Preaching is Applicational
That preaching is applicational means that preaching is not simply informational. Rather it is transformational, intended to change the lives of God’s people for the glory of God. It is not enough that people know. They must be. That is the goal of preaching. Preaching, therefore, has to be application-oriented.
All the people went away to eat, to drink, to send portions and to celebrate a great festival, because they understood the words which had been made known to them. … They found written in the law how the LORD had commanded through Moses that the sons of Israel should live in booths during the feast of the seventh month. … So the people went out and brought them and made booths for themselves ….
Nehemiah 8: 12, 14, 16
The paradigmatic notion of God’s people as “purchased and delivered” by him through Jesus Christ means that the redeemed of God of all time become citizens of God’s kingdom. And with the reading of Scripture, his people place themselves under obligation to abide by the will of their Sovereign. One way of looking at this is that the text of Scripture projects an ideal world where God’s precepts (why things happen) operate, his priorities (what things matter) are supreme, and his practices (how things run) are enacted. And in every text, God is graciously inviting his people to inhabit that world, aligning themselves with the principles, priorities, and practices of his ideal world, i.e., with his will.
The goal of regular exposition of biblical pericopes in the gathering of the church, then, is application; at each such event a particular aspect of the life of the individual and community is addressed, as the preaching text for that day dictates. As biblical pericopes are applied in the lives of readers and hearers, the covenant relationship between God and his people is renewed, week by week, pericope by pericope, sermon by sermon.
Ancient rhetoricians recognized three kinds of audience responses: cognitional, volitional, and emotional (they called these judicial, deliberative, and epideictic). Application, in parallel to this three-fold shape of rhetorical response, may also have one or more of these broad aims: change in thinking, change in acting, and change in feeling. All three operate in Nehemiah 8—understanding of the text (cognition), an emotional response to it (joyful celebration), and action (volition): they build booths.
Application is thus an indispensable component of preaching; indeed, it is its endpoint. Without application, the preaching endeavor remains fruitless, and the sermon stillborn.

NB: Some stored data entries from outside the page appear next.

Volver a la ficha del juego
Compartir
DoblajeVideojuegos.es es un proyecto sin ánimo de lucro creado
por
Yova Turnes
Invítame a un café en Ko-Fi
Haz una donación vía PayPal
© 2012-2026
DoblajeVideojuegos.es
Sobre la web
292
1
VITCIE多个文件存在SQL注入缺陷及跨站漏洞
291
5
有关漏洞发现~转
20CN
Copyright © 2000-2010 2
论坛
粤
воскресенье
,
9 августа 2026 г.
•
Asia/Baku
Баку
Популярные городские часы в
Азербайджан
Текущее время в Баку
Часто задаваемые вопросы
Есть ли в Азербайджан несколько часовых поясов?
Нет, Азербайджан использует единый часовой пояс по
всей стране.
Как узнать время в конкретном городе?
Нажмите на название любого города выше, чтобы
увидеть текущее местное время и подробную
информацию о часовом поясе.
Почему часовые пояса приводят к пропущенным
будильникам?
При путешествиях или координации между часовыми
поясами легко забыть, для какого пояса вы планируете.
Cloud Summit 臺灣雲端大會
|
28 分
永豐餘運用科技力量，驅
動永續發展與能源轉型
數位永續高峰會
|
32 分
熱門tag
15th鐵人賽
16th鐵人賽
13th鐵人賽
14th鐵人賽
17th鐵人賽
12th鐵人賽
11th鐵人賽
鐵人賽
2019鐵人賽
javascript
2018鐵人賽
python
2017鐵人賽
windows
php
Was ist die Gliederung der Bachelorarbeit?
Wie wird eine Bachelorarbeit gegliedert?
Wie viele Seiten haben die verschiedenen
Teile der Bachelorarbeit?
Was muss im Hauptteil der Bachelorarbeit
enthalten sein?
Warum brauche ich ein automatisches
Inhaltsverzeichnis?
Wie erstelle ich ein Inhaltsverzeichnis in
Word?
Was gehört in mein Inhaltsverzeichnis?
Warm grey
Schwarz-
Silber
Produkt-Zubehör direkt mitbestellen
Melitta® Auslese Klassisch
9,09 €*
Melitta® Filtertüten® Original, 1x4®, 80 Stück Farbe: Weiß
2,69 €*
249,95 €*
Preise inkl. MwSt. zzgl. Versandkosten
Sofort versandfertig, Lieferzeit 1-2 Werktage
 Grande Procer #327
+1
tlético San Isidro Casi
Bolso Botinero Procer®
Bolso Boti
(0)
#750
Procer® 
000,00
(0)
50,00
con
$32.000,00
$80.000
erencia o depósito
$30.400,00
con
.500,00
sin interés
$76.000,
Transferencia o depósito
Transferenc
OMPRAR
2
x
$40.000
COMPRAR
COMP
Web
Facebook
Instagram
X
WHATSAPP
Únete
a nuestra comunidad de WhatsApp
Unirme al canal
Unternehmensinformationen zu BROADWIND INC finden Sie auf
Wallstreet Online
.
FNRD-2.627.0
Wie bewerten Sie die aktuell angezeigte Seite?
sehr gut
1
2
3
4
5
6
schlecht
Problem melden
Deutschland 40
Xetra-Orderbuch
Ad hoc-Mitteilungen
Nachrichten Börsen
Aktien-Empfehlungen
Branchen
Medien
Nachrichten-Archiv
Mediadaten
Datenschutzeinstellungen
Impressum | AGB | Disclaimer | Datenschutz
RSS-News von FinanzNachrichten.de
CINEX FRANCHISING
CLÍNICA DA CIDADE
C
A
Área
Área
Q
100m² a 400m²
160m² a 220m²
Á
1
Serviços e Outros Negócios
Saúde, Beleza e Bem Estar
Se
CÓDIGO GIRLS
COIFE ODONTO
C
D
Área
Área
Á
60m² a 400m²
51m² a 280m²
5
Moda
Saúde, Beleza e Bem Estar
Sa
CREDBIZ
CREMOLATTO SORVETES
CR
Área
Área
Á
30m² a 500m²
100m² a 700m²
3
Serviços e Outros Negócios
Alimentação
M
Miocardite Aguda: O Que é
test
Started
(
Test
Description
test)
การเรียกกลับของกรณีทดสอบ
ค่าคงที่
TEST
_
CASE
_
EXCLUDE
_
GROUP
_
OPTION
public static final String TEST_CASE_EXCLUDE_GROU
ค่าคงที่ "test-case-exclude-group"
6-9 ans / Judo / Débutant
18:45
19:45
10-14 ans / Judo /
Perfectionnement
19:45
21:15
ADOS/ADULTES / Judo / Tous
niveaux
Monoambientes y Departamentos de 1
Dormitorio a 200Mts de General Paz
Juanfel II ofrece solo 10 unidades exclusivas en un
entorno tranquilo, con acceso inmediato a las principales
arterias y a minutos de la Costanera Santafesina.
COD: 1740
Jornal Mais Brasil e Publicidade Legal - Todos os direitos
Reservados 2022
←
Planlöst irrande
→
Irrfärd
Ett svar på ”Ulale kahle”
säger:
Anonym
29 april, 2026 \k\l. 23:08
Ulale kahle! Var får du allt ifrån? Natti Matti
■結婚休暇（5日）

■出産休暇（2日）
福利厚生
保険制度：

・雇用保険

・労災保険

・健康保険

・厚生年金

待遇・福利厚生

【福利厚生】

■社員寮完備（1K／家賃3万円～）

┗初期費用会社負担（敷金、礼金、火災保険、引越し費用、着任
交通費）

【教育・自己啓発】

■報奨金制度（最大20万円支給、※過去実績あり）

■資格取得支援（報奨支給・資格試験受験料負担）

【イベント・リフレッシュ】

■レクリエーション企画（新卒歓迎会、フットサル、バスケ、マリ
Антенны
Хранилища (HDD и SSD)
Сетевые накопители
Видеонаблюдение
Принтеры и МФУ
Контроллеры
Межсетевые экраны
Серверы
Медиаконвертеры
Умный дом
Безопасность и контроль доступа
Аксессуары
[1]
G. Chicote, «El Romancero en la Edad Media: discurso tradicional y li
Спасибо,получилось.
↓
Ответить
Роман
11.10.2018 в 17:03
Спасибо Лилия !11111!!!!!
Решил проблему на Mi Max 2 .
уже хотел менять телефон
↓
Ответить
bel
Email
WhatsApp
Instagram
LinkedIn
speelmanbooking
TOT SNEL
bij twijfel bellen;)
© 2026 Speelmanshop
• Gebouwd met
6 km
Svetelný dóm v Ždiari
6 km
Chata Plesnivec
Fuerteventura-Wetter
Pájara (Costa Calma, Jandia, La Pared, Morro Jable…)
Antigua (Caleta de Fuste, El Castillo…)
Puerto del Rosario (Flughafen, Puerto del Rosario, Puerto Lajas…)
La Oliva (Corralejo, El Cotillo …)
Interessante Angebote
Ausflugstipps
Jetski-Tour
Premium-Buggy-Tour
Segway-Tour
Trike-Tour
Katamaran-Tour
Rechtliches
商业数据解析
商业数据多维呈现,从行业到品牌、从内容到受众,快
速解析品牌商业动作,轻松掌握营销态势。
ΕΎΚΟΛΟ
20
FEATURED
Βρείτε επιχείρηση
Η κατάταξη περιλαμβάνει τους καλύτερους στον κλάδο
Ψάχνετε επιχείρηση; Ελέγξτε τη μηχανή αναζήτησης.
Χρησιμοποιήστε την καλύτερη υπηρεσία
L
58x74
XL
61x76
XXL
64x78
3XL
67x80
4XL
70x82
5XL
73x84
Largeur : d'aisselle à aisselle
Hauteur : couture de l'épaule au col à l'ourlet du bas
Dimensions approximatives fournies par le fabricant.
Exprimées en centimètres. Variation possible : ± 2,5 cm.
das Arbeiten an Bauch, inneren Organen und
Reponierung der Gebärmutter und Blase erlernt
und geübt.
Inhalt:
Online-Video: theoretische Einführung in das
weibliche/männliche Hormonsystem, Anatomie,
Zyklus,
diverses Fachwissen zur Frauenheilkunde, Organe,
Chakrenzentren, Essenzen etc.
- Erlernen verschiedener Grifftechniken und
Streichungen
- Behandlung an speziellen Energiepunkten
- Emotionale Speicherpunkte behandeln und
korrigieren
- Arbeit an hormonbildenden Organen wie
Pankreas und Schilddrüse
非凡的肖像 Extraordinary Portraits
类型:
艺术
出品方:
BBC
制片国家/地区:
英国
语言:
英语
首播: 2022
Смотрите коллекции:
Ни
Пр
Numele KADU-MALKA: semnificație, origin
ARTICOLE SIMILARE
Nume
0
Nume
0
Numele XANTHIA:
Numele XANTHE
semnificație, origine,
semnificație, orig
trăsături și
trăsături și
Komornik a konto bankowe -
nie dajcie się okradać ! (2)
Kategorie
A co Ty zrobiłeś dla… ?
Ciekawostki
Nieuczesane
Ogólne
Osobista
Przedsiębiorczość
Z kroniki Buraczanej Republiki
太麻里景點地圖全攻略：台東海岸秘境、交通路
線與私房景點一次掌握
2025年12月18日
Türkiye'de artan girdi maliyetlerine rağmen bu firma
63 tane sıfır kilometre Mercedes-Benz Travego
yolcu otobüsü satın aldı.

In other words, there is a twofold aspect to the overall homiletical undertaking: the exposition of the theology of the unit text (the theological move: biblical pericope → pericopal theology), and the delineation of how theology may be applied in real life (the homiletical move: pericopal theology → valid application). The first move, from pericope to theology, draws meaning from the biblical text with authority, the second, from theology to application, directs meaning to the situations of listeners with relevance. In applying theology in the second move into the discrete and specific circumstances of believers, the values of the cosmos are gradually subverted and undermined, and those of God’s world are progressively established in the life of the community. This is part of what it means to acknowledge, “Thy kingdom come.”